Collected data

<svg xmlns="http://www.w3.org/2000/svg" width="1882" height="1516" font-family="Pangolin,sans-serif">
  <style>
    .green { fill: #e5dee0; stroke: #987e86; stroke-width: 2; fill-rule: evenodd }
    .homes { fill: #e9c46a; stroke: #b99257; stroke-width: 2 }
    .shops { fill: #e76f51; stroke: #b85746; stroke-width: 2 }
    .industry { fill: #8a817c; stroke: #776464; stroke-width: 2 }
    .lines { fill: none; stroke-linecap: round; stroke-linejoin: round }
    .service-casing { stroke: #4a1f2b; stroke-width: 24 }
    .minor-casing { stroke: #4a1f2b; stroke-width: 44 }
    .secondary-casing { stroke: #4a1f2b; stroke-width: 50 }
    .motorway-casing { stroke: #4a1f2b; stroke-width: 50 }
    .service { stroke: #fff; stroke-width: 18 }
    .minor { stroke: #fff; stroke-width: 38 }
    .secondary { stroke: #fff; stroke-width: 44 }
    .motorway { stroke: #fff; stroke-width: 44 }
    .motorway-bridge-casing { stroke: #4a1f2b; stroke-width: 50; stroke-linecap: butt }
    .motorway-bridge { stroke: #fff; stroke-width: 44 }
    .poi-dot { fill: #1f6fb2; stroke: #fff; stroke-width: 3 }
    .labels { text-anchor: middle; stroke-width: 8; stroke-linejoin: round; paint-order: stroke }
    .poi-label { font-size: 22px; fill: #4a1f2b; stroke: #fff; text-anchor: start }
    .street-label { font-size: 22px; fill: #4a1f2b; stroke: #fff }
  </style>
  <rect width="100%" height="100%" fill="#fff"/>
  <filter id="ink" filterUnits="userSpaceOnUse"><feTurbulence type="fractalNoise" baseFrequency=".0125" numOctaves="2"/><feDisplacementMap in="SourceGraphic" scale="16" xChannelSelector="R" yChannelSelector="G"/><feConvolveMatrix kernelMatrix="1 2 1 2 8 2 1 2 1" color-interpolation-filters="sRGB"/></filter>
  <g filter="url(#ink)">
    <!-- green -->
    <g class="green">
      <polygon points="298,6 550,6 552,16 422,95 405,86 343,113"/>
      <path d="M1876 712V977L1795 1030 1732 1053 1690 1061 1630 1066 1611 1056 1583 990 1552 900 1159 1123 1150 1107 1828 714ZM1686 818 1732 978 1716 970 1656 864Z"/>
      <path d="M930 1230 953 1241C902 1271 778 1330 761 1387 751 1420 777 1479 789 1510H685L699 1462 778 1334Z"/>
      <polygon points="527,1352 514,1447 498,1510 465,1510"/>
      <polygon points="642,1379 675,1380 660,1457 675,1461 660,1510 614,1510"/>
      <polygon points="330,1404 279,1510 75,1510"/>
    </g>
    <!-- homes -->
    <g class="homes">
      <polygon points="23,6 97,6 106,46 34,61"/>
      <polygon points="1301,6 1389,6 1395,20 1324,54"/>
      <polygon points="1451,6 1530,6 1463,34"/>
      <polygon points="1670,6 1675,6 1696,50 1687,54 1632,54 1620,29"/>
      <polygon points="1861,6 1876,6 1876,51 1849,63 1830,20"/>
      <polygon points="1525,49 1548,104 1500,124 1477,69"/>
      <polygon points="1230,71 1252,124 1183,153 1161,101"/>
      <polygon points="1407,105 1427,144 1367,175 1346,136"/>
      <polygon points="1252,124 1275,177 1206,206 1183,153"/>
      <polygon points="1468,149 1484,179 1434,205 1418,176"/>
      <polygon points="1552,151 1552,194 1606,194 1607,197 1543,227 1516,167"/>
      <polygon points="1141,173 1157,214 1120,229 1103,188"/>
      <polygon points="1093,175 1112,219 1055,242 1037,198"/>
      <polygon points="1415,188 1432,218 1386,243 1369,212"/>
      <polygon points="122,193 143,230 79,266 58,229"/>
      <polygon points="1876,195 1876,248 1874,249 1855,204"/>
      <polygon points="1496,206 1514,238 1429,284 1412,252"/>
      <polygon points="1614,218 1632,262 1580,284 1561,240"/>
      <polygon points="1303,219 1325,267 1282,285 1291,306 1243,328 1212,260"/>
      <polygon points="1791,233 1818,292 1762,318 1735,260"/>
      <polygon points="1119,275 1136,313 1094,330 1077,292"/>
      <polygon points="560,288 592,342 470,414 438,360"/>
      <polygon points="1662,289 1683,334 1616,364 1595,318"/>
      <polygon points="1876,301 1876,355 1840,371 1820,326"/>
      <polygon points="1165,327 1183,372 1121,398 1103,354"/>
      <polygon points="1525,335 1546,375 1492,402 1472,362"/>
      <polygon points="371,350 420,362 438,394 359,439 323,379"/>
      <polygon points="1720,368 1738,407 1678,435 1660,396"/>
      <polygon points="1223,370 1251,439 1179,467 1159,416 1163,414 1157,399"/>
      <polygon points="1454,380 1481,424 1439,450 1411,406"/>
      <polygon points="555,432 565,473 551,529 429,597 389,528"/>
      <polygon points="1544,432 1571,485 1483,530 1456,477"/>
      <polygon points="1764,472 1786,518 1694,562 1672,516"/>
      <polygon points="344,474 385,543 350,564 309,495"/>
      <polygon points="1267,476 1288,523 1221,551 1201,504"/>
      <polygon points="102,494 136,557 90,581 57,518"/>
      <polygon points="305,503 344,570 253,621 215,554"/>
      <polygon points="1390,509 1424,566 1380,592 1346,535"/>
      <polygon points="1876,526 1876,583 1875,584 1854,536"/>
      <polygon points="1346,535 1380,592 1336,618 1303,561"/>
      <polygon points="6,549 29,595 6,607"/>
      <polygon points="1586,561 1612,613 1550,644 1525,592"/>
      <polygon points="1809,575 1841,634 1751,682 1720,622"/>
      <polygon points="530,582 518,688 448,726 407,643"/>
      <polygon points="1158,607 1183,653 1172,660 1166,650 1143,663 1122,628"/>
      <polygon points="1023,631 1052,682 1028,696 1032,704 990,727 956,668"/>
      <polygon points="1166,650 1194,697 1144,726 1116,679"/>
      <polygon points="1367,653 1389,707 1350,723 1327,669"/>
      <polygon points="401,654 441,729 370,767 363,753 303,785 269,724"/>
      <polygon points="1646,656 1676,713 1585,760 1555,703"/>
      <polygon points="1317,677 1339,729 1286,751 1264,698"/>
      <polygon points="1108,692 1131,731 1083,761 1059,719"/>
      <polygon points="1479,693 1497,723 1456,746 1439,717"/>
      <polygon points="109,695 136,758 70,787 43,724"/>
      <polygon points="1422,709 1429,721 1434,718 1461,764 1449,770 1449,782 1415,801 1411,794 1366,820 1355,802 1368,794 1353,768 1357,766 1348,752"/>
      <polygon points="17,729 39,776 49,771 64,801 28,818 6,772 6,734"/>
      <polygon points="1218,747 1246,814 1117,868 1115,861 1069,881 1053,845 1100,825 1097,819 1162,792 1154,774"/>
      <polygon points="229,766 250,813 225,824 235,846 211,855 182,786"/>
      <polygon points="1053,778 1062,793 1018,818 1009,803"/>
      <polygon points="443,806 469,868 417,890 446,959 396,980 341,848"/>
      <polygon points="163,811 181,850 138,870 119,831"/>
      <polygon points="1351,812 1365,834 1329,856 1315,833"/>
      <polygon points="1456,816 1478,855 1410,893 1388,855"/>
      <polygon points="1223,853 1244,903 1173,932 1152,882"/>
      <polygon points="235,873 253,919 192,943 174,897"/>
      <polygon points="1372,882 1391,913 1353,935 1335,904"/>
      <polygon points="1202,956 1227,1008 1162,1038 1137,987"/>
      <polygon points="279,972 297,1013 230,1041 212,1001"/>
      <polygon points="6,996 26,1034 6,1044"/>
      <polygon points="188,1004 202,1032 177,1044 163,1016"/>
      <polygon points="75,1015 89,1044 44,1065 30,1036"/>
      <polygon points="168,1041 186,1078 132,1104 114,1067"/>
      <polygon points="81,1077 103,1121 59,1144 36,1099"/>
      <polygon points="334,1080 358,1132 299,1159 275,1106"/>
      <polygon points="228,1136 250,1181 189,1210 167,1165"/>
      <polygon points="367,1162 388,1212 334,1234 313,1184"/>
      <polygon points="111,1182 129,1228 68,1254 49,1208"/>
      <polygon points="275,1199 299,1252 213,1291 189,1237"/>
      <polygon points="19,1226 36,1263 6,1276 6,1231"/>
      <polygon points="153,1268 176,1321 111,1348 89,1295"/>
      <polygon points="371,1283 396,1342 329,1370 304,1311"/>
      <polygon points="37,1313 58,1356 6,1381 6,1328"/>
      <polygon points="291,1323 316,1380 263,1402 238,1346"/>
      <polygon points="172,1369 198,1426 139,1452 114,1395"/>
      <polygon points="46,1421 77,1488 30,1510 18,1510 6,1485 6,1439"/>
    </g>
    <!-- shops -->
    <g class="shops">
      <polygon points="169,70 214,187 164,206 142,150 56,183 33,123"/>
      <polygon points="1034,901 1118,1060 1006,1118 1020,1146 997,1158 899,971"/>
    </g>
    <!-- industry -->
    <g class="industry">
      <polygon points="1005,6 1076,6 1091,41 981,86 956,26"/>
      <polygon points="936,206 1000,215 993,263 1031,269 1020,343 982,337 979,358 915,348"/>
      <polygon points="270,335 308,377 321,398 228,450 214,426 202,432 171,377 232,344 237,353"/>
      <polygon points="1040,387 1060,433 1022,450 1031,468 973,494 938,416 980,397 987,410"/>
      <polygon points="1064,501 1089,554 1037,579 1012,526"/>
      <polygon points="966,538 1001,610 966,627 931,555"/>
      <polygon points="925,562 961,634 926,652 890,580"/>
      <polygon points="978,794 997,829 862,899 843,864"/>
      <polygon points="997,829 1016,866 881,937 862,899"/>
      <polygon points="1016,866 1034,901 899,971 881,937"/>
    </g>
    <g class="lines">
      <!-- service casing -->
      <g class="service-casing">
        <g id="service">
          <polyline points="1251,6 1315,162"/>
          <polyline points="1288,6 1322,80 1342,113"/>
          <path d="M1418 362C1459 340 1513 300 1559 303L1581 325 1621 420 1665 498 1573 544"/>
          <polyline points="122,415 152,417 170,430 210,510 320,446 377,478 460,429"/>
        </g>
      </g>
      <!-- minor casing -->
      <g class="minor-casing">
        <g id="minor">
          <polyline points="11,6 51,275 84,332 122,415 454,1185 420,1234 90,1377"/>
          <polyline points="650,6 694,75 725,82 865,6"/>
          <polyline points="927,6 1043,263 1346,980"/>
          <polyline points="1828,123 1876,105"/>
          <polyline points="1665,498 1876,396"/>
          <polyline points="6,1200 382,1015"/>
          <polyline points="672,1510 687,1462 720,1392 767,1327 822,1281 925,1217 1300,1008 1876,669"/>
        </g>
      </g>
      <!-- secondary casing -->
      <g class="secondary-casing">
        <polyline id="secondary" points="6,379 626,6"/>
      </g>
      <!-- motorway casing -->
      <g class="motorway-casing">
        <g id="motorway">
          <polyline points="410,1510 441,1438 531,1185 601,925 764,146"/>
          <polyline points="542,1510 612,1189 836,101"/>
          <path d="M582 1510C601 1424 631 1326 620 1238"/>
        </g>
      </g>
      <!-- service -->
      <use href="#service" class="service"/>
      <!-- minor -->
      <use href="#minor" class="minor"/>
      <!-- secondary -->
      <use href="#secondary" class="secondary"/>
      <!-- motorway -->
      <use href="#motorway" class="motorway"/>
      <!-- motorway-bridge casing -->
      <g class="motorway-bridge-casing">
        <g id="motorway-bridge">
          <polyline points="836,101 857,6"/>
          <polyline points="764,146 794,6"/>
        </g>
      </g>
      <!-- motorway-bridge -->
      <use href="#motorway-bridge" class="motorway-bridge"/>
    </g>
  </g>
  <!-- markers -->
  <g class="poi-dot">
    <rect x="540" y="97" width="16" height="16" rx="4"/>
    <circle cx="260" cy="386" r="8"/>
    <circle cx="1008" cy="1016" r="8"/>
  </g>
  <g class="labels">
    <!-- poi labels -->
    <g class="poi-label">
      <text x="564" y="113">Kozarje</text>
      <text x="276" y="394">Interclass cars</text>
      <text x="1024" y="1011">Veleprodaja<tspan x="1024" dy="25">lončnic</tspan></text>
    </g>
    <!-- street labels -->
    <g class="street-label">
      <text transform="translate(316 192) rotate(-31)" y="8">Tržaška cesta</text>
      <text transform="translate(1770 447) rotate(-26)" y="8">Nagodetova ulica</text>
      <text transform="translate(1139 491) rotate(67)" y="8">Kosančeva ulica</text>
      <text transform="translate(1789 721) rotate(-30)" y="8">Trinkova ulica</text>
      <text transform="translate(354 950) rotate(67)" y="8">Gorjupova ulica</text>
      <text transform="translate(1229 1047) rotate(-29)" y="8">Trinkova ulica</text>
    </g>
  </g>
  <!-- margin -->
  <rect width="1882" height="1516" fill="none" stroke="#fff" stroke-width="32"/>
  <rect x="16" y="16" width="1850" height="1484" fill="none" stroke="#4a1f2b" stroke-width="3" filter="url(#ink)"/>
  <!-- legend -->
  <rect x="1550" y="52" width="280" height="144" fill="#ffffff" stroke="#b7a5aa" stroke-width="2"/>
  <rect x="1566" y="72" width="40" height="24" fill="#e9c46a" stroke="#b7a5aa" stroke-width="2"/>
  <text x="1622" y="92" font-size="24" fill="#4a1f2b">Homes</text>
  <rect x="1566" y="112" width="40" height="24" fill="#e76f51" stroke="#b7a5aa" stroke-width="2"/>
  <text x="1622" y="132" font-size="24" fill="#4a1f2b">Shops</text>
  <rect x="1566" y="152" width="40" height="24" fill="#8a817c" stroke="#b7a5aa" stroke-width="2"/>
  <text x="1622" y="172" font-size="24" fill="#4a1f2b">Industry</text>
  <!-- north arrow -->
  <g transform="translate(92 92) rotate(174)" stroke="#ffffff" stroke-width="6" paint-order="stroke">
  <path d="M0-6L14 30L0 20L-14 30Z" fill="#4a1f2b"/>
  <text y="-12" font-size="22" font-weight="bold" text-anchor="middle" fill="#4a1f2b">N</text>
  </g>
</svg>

Action item:
Where the word "round" appears in a line of the entries above, count that line; give only the number.

Output:
2